> **Yapılacak iş**
Aşağıda verilen, yalın şiir ve okuma oranı üzerine yazılmış köşe yazısını son cümlesinin ardından sürdürün.

> **Verilen metin**
•••••
Türkiye'nin en iyi haber sitesi
ÜLKÜ TAMER

Yaz notları

Yalın şiir

Yalın şiir denilince çok kişinin aklına hemen imgelerden arınmış, kolayca anlaşılıveren basit manzumeler geliyor. Bazı okurlarla konuşmalarımda bu izlenimi edindim. Orhan Veli'nin şiirini bile yalın saymayanlara rastladım.
Yalınlığın imgeyle de, kolay anlaşılmakla da ilgisi yok bence. Yalınlık kolay elde edilmez. Çalışma gerektirir, emek gerektirir. Nice çilelerden, uykusuz gecelerden sonra erişilir ona.
Şair, şiirini kafasında çözümleyip oturtunca yalınlığa ilk önemli adımını atmış olur. Bu adımı bir türlü atamayanlar, ne kadar anlaşılır şeyler yazarlarsa yazsınlar, yalınlığı değil, olsa olsa basitliği yakalarlar.
Necati Cumalı'nın, Sabahattin Kudret Aksal'ın, Cahit Külebi'nin dupduru akan şiirleri yalın şiirlerdir. Ama Ahmet Muhip Dranas'ın, Cemal Süreya'nın, Enis Batur'un imgelerle, özel göndermelerle yüklü şiirleri de yalın şiirlerdir.
Yalınlık şiirin mantığında gizlidir.

***

Neden okuyoruz?
Yurdumuzda okuma oranı düşüyor mu?
Dünyada ne kadar düşüyorsa, bizde de ancak o kadar düşüyor. Daha fazla değil.
Hep örnek verilir Batıdan... Herkes otobüste, metroda kitap okuyor diye. O kadar yolculuk ettim, öyle herkesin taşıtlarda kitap okuduğunu görmedim.
Hem İstanbul'da, Ankara'da, İzmir'de gelin de okuyun bakalım. Ne kitap okuması, ayakta duracak yer bulmanız mucize.
•••••
> **Verilen bilgiler**
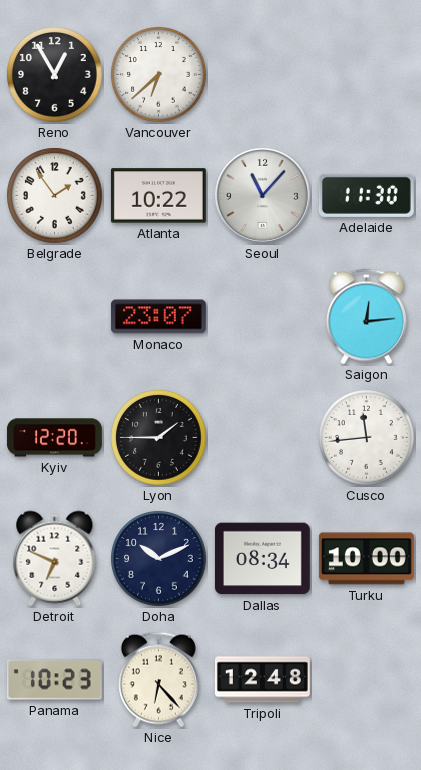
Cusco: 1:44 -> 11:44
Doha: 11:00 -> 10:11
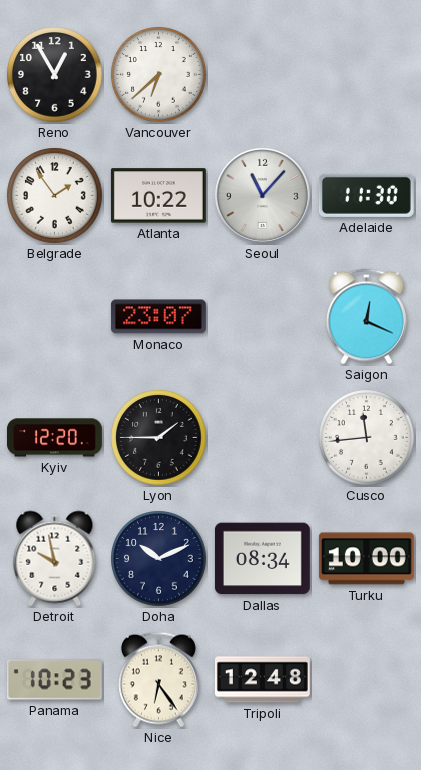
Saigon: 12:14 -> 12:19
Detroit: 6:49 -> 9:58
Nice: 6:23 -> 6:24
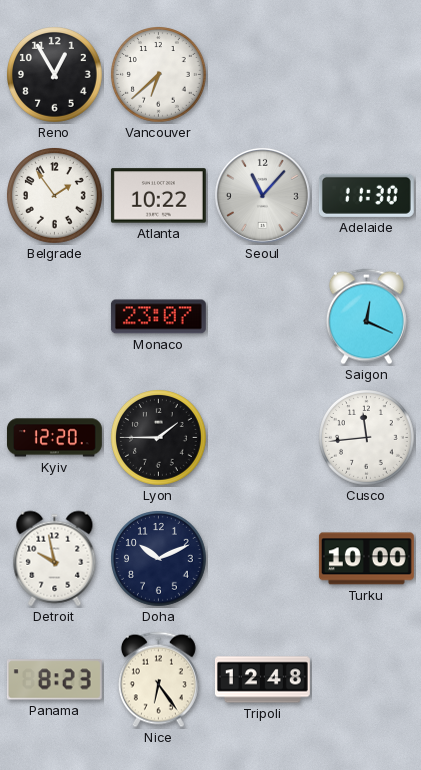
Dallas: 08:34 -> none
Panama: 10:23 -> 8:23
•••••
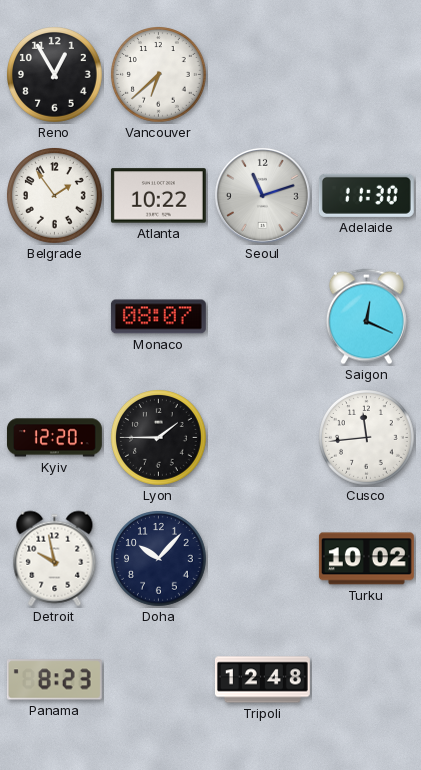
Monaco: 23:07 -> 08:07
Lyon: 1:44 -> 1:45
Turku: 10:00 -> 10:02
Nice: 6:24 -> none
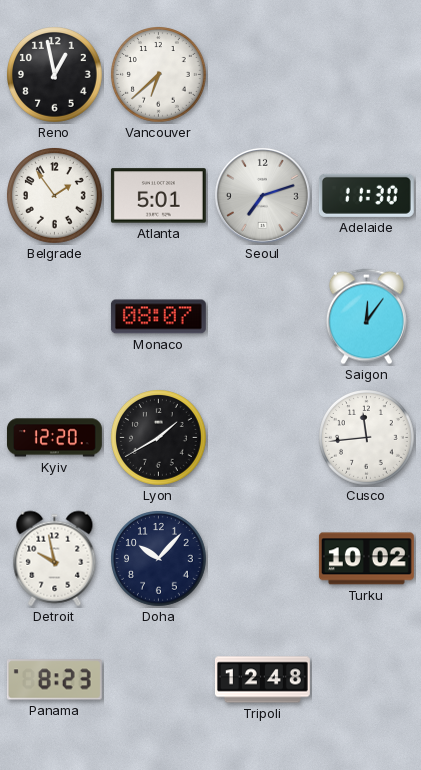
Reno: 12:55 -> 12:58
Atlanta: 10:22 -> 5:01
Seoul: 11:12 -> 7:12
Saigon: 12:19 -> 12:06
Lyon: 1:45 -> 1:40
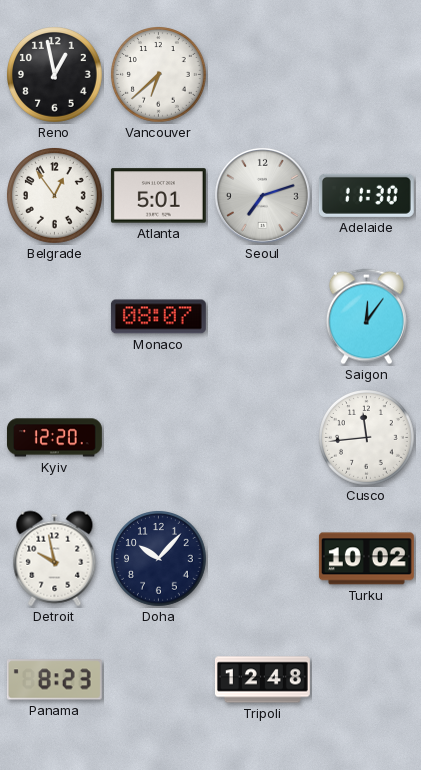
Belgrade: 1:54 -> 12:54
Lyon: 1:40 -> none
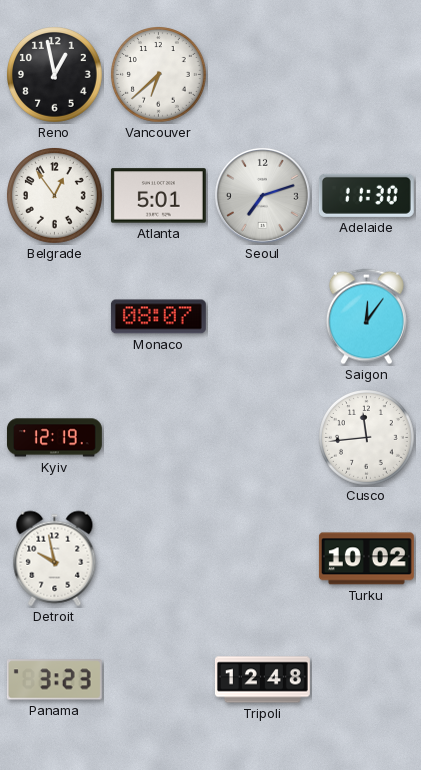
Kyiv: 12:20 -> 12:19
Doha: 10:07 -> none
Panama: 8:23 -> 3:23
•••••
> **Beklenen yanıt**
Şiir kitaplarını düşünün. Bizde bir şairin ilk kitabı genellikle 1000 basılıyor. İngiltere gibi bir ülkede W.H. Auden gibi ünlü bir şairin kitabının baskı sayısı 2000. Üstelik İngiltere dışında, Türkiye'de bile satılıyor bu kitaplar.
Orhan Pamuk'un, Mina Urgan'ın okur yelpazesi, birçok Batılı yayıncının bile dudaklarını uçuklatır.
Bizdeki sanat dergilerinin, edebiyat dergilerinin satışları, başka birçok ülkedeki örneklerinden daha yüksek.
Ya yayımlanan kitap sayısı? Her ay yüzlerce kitap yayımlanıyor. Bunların her biri, ama az ama çok, belirli sayıda okura ulaşıyor.
Üstelik nasıl bir ortamda? Televizyonlarda kültür programlarına hasret kaldığımız bir ortamda.
Düzeyi sürekli düşüren amansız bir yarışma ortamında. Köşeyi dönmek uğruna her şeyin "mubah" sayıldığı bir ortamda. Aydın olmanın küçümsendiği, hor görüldüğü bir ortamda.
Böyle bir ortamda, aslında "Neden okumuyoruz?" diye değil, "Neden okuyoruz?" diye, "Nasıl oluyor da hâlâ okumayı becerebiliyoruz?" diye sormak gerekir.
***

O. Henry'nin öyküleri
En sevdiğim öykücüleri saymamı isteseler, ilk beş arasına O. Henry'yi mutlaka koyarım. Dönemini, çevresini onun kadar başarıyla anlatan pek az yazar vardır. 19. yüzyıl sonlarıyla 20. yüzyıl başlarının ABD'sini, özellikle New York'unu, inanılmaz çizgilerle ölümsüzleştirmiştir.
Olağandışı rastlantıları sıradan olaylara dönüştürmekte onun üstüne yoktur. En acımasız gerçekleri eğlendirerek yansıtmakta da. Üç-beş sayfada unutulmaz karakterler yaratır. Ayrıntılarla sapasağlam bir bütünlük kurar. Dili kullanma açısından da büyük ustadır. Kendine özgü anlatımı, gazeteciliğinden kaynaklanan yalın bir çizgide akar gider.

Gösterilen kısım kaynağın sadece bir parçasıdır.